Return all the data below as it stands, minus the pictures.

Data shown section start

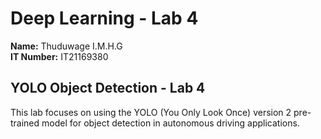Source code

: # Deep Learning - Lab 4

**Name:** Thuduwage I.M.H.G  
**IT Number:** IT21169380

## YOLO Object Detection - Lab 4

This lab focuses on using the YOLO (You Only Look Once) version 2 pre-trained model for object detection in autonomous driving applications.
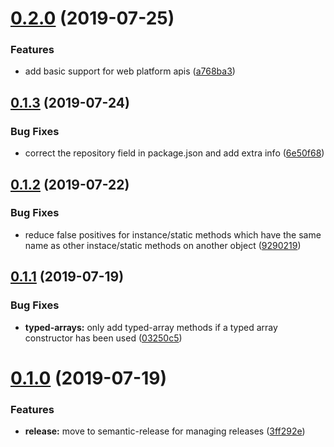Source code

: # [0.2.0](https://github.com/JakeChampion/js-features-analyser/compare/v0.1.3...v0.2.0) (2019-07-25)


### Features

* add basic support for web platform apis ([a768ba3](https://github.com/JakeChampion/js-features-analyser/commit/a768ba3))

## [0.1.3](https://github.com/JakeChampion/js-features-analyser/compare/v0.1.2...v0.1.3) (2019-07-24)


### Bug Fixes

* correct the repository field in package.json and add extra info ([6e50f68](https://github.com/JakeChampion/js-features-analyser/commit/6e50f68))

## [0.1.2](https://github.com/JakeChampion/babel-es-runtime-features-extractor/compare/v0.1.1...v0.1.2) (2019-07-22)


### Bug Fixes

* reduce false positives for instance/static methods which have the same name as other instace/static methods on another object ([9290219](https://github.com/JakeChampion/babel-es-runtime-features-extractor/commit/9290219))

## [0.1.1](https://github.com/JakeChampion/babel-es-runtime-features-extractor/compare/v0.1.0...v0.1.1) (2019-07-19)


### Bug Fixes

* **typed-arrays:** only add typed-array methods if a typed array constructor has been used ([03250c5](https://github.com/JakeChampion/babel-es-runtime-features-extractor/commit/03250c5))

# [0.1.0](https://github.com/JakeChampion/babel-es-runtime-features-extractor/compare/v0.0.4...v0.1.0) (2019-07-19)


### Features

* **release:** move to semantic-release for managing releases ([3ff292e](https://github.com/JakeChampion/babel-es-runtime-features-extractor/commit/3ff292e))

Data shown section end

Reply:
Source code

: # Deep Learning - Lab 4

**Name:** Thuduwage I.M.H.G  
**IT Number:** IT21169380

## YOLO Object Detection - Lab 4

This lab focuses on using the YOLO (You Only Look Once) version 2 pre-trained model for object detection in autonomous driving applications.
Source code

: # [0.2.0](https://github.com/JakeChampion/js-features-analyser/compare/v0.1.3...v0.2.0) (2019-07-25)


### Features

* add basic support for web platform apis ([a768ba3](https://github.com/JakeChampion/js-features-analyser/commit/a768ba3))

## [0.1.3](https://github.com/JakeChampion/js-features-analyser/compare/v0.1.2...v0.1.3) (2019-07-24)


### Bug Fixes

* correct the repository field in package.json and add extra info ([6e50f68](https://github.com/JakeChampion/js-features-analyser/commit/6e50f68))

## [0.1.2](https://github.com/JakeChampion/babel-es-runtime-features-extractor/compare/v0.1.1...v0.1.2) (2019-07-22)


### Bug Fixes

* reduce false positives for instance/static methods which have the same name as other instace/static methods on another object ([9290219](https://github.com/JakeChampion/babel-es-runtime-features-extractor/commit/9290219))

## [0.1.1](https://github.com/JakeChampion/babel-es-runtime-features-extractor/compare/v0.1.0...v0.1.1) (2019-07-19)


### Bug Fixes

* **typed-arrays:** only add typed-array methods if a typed array constructor has been used ([03250c5](https://github.com/JakeChampion/babel-es-runtime-features-extractor/commit/03250c5))

# [0.1.0](https://github.com/JakeChampion/babel-es-runtime-features-extractor/compare/v0.0.4...v0.1.0) (2019-07-19)


### Features

* **release:** move to semantic-release for managing releases ([3ff292e](https://github.com/JakeChampion/babel-es-runtime-features-extractor/commit/3ff292e))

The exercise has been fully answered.